**Selected text**
▶

Transcript – Esther Perel, a relationship therapist talks on Rethinking Infidelity – a talk for anyone who has ever loved at TED
Esther Perel – Relationship therapist
Why do we cheat? And why do happy people cheat? And when we say infidelity, what exactly do we mean? Is it a hookup, a love story, paid sex, a chat room, a massage with happy endings? Why do we think that men cheat out of boredom and fear of intimacy, but women cheat out of loneliness and hunger for intimacy? And is an affair always the end of a relationship?
For the past 10 years, I have traveled the globe and worked extensively with hundreds of couples who have been shattered by infidelity. There is one simple act of transgression that can rob a couple from their relationship, their happiness and their very identity: an affair. And yet, this extremely common act is so poorly understood. So this talk is for anyone who has ever loved.
Adultery has existed since marriage was invented, and so, too, the taboo against it. In fact, infidelity has a tenacity that marriage can only envy, so much so that this is the only commandment that is repeated twice in the Bible: once for doing it, and once just for thinking about it.

◀

**Study material**

▶

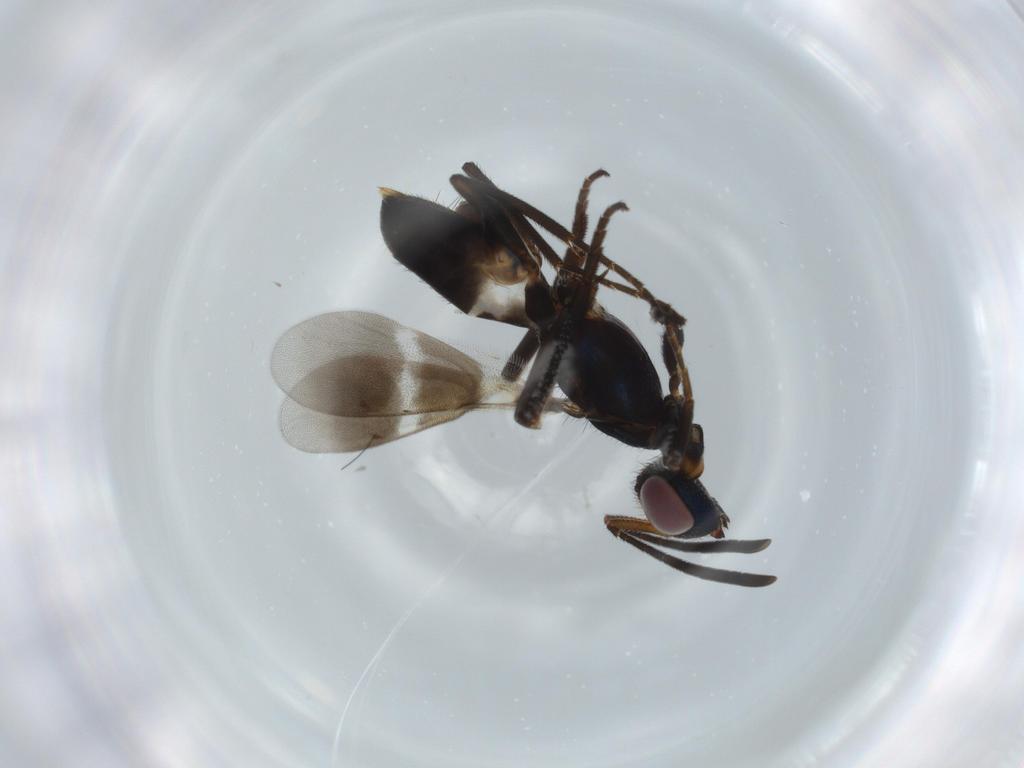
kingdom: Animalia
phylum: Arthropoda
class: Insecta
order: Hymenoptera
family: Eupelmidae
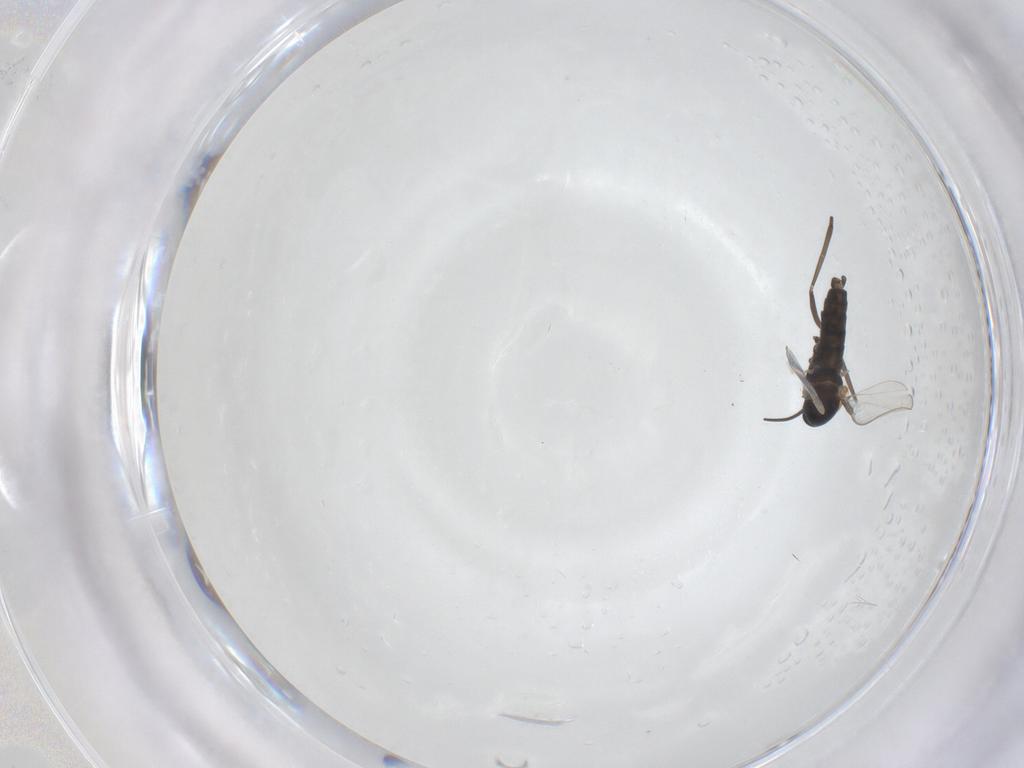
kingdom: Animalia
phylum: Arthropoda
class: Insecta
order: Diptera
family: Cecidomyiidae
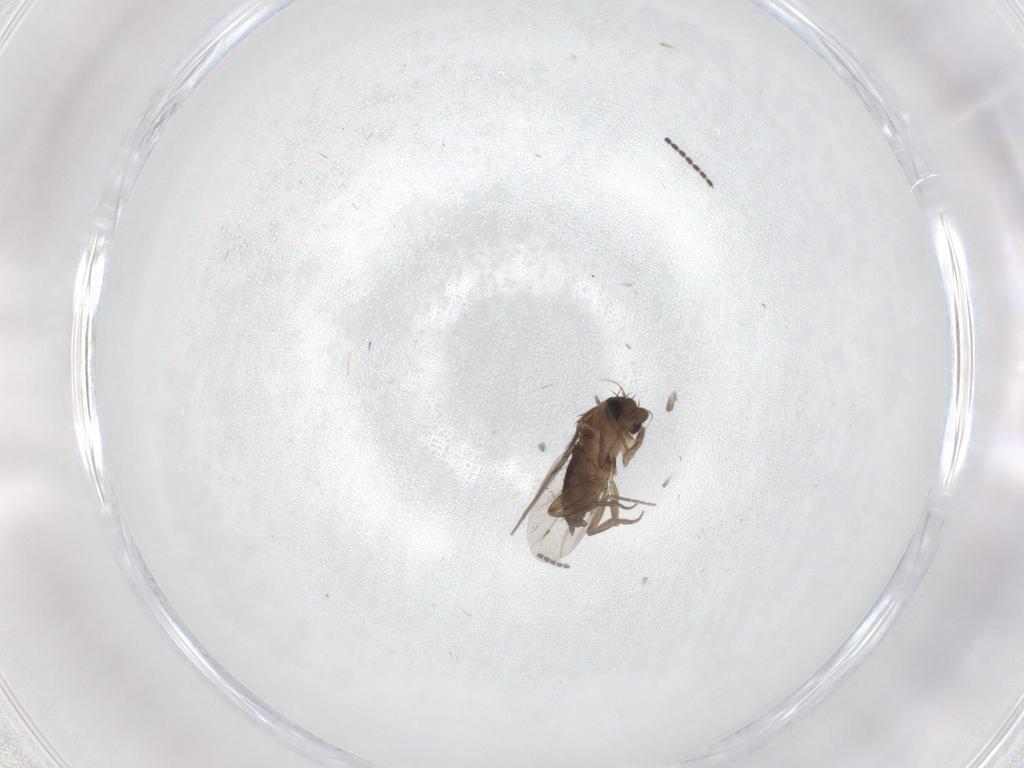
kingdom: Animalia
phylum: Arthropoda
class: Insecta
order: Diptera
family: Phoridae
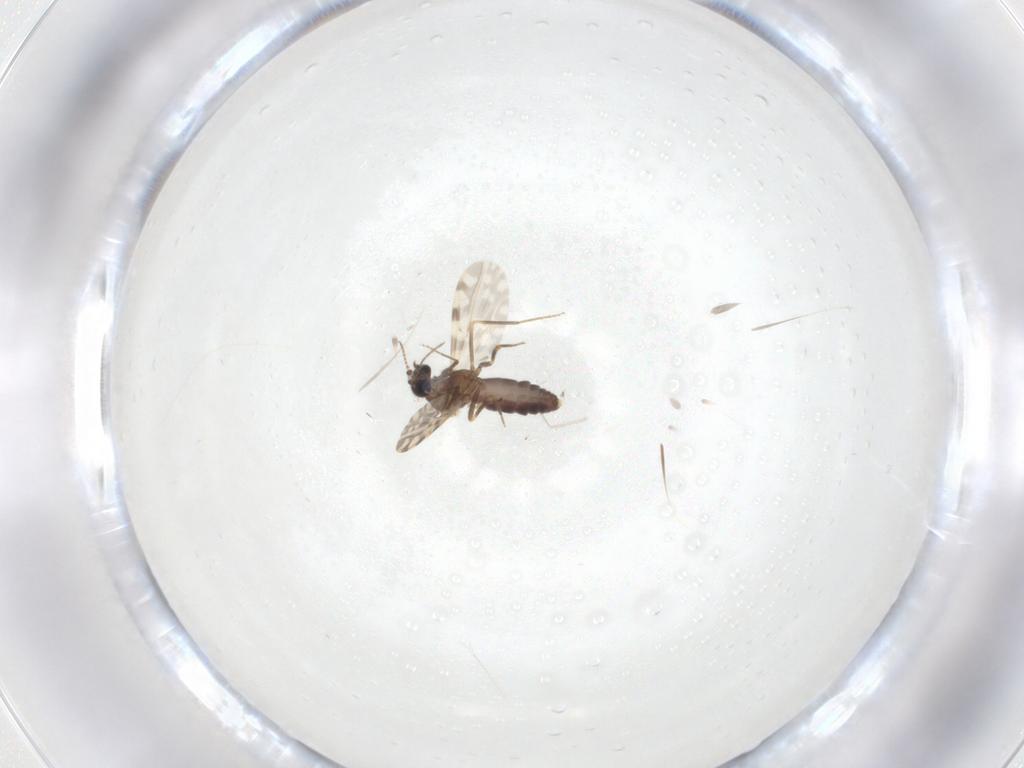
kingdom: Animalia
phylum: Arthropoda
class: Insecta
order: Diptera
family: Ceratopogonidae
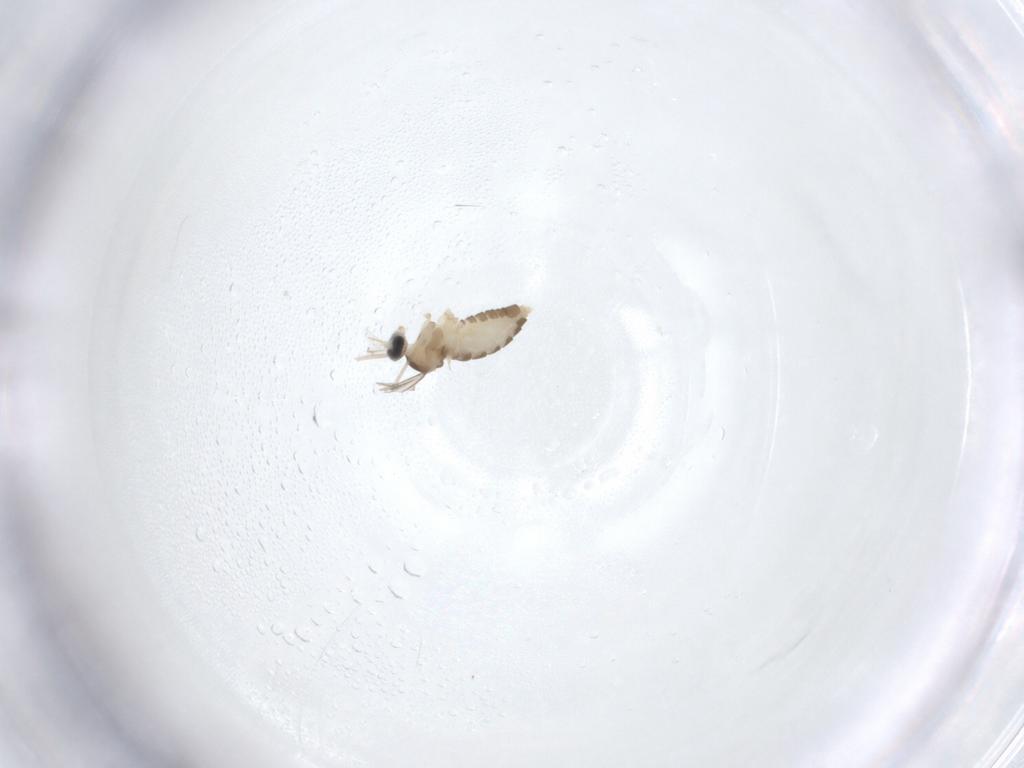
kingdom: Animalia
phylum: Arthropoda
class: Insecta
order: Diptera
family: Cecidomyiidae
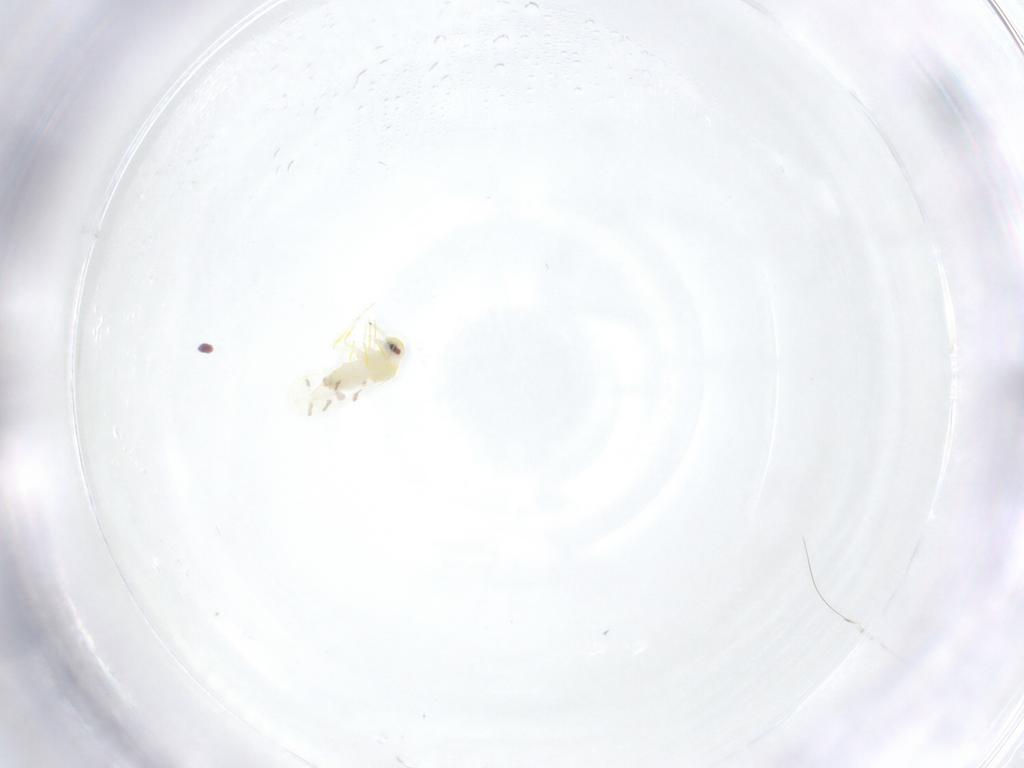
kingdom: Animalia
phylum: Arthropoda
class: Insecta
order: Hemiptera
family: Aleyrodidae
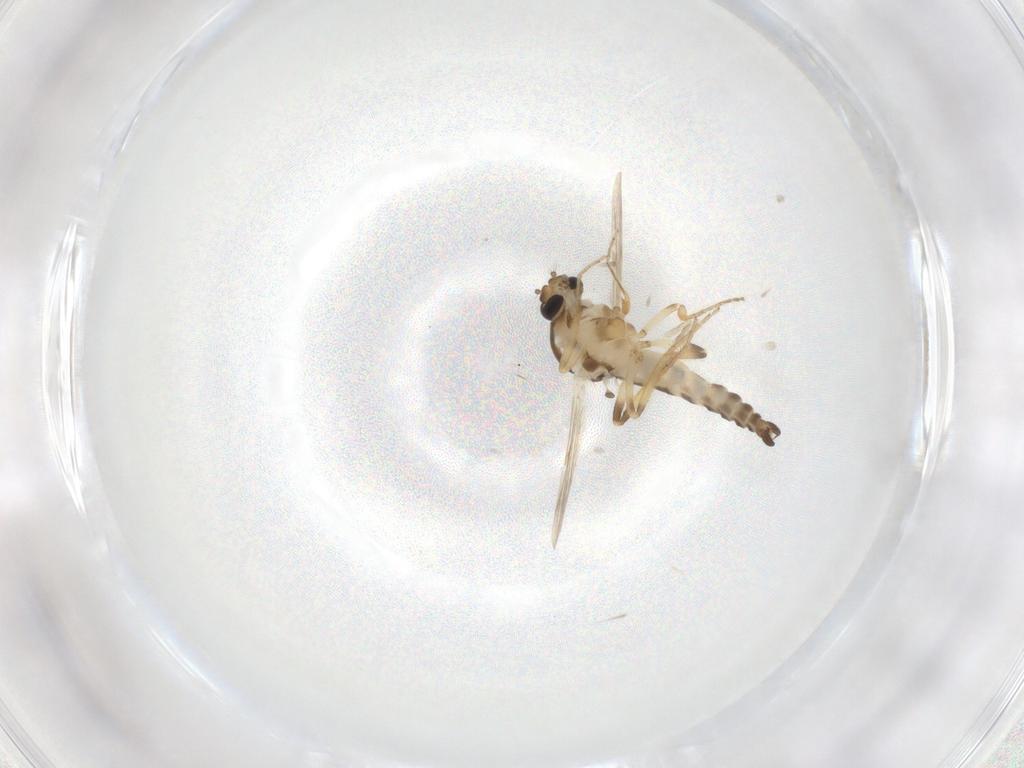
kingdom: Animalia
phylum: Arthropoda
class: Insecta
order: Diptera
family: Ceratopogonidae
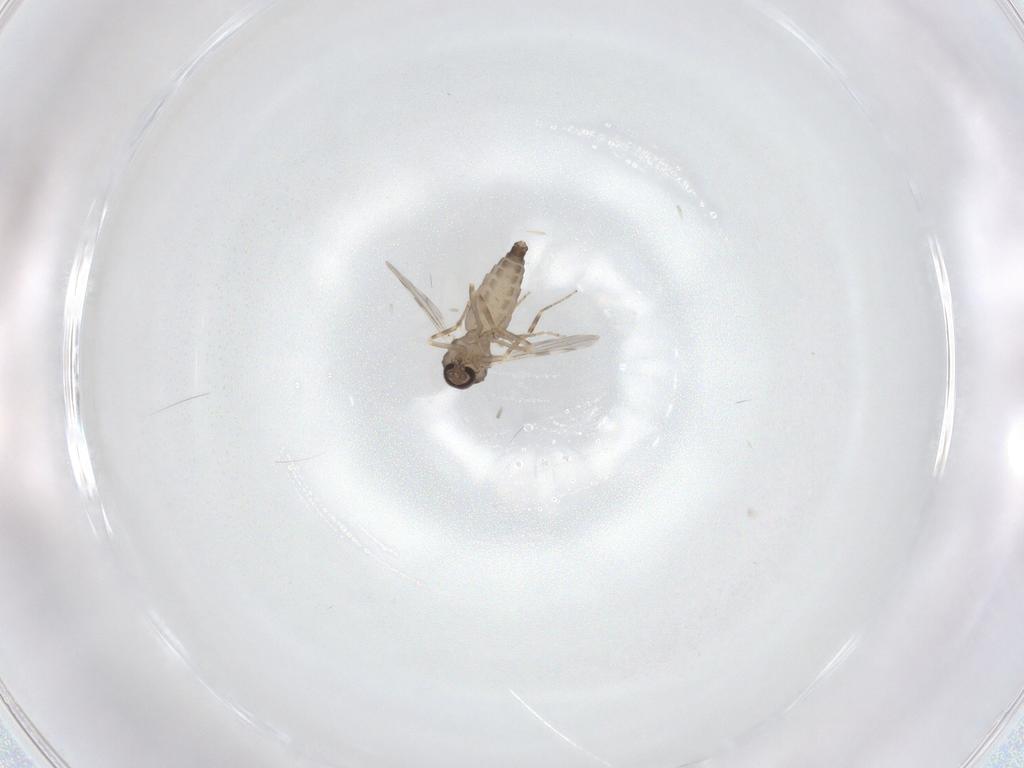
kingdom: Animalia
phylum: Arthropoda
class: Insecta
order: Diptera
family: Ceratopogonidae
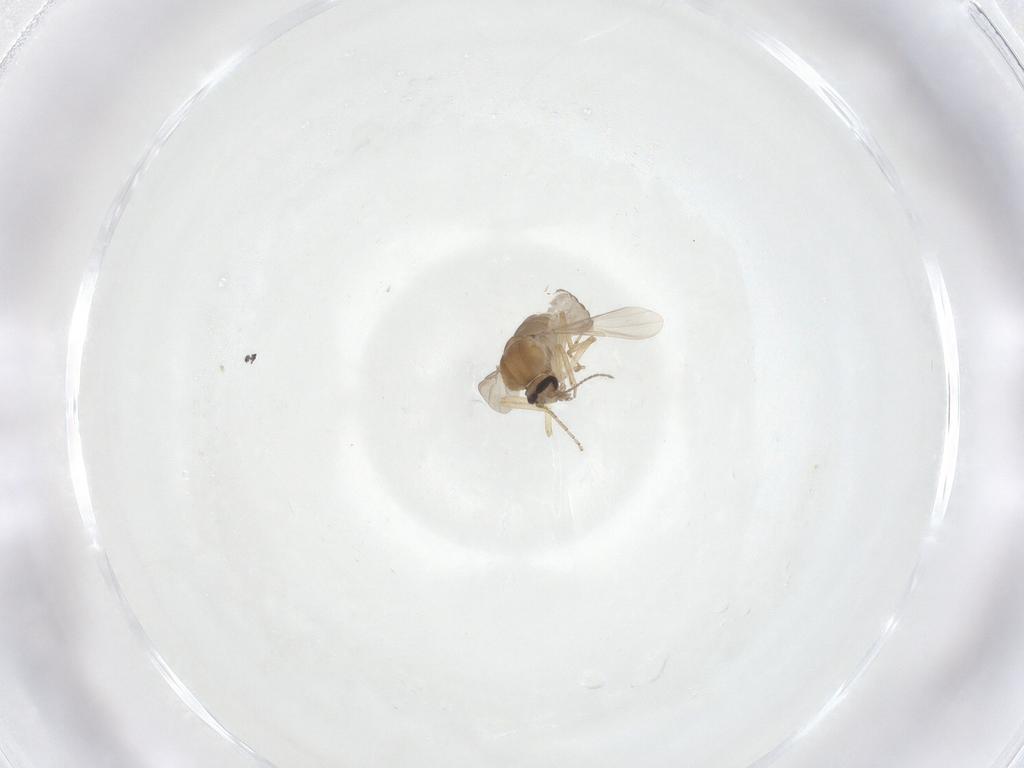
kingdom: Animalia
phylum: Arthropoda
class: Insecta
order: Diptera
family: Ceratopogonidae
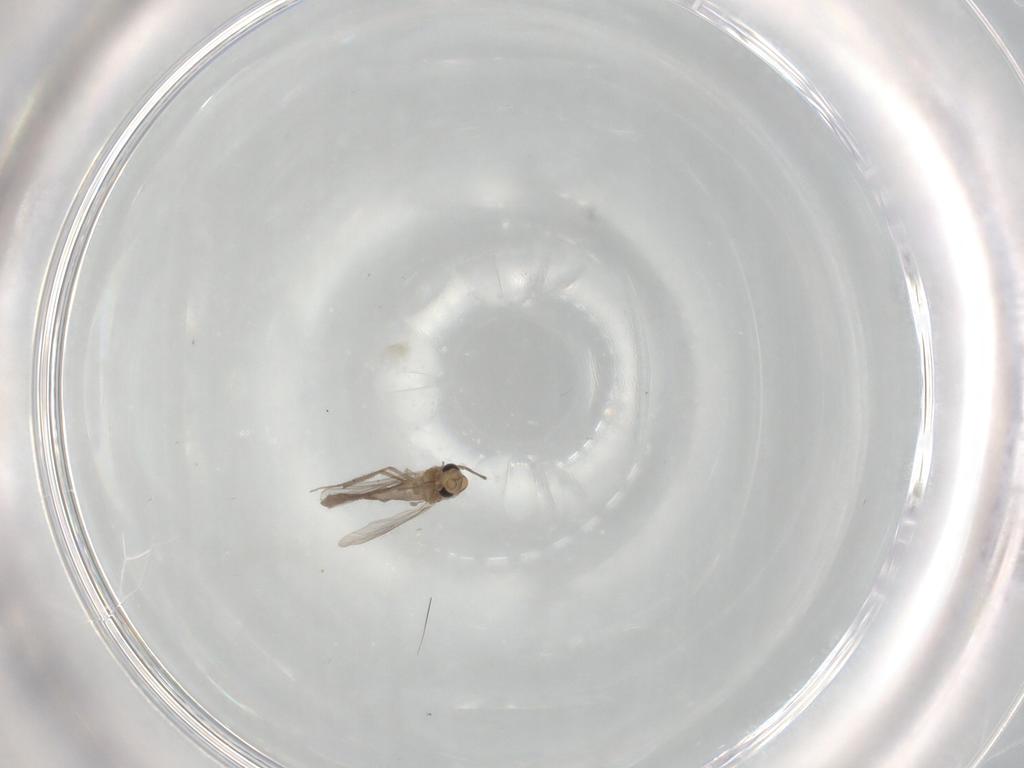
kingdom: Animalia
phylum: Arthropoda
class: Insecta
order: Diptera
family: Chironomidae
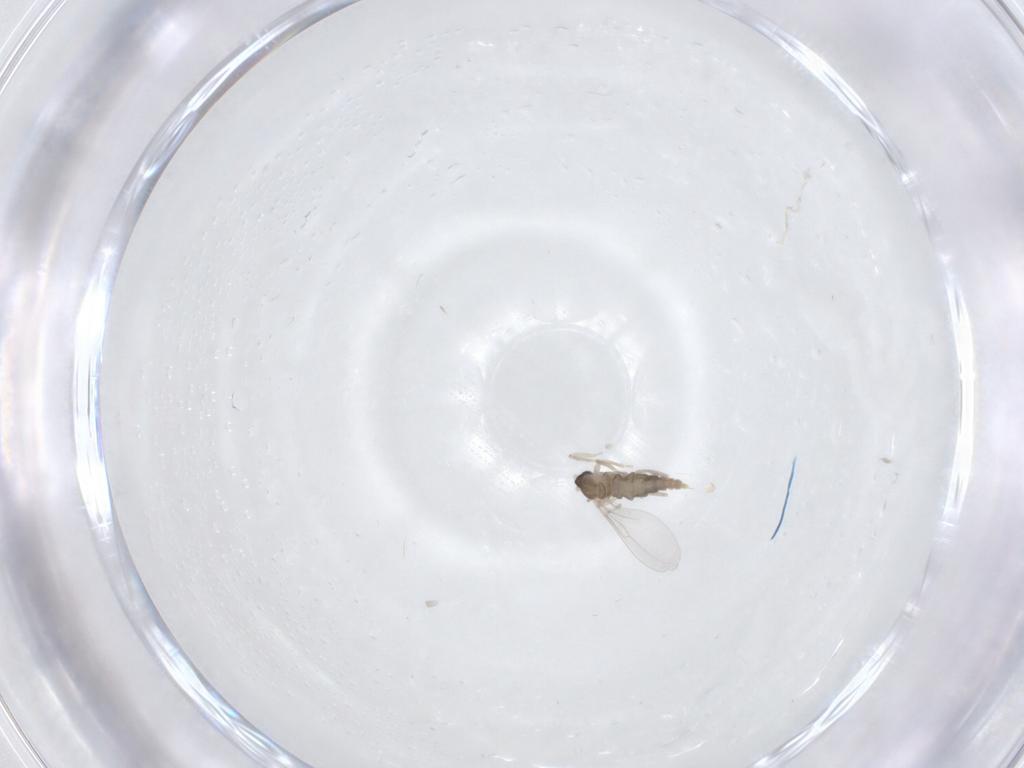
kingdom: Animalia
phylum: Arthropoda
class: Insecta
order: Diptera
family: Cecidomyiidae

◀

**Exercises**
[1] Update the infidelity talk by restating the part that opens with the words containing "For the past" and closes with "has ever loved.", with "globe" changed to "world".
[2] For each statement about the infidelity talk, say yes or no and quote the words that decide it.
(a) The speaker has worked with couples affected by infidelity for the past 10 years.
(b) The talk presents adultery as a recent phenomenon.
(c) The talk says the commandment against adultery appears three times in the Bible.

**Answers to this exercise**
[1]
For the past 10 years, I have traveled the world and worked extensively with hundreds of couples who have been shattered by infidelity. There is one simple act of transgression that can rob a couple from their relationship, their happiness and their very identity: an affair. And yet, this extremely common act is so poorly understood. So this talk is for anyone who has ever loved.

[2]
(a) Yes: "For the past 10 years, I have traveled the globe and worked extensively with hundreds of couples who have been shattered by infidelity."
(b) No: "Adultery has existed since marriage was invented."
(c) No: "this is the only commandment that is repeated twice in the Bible."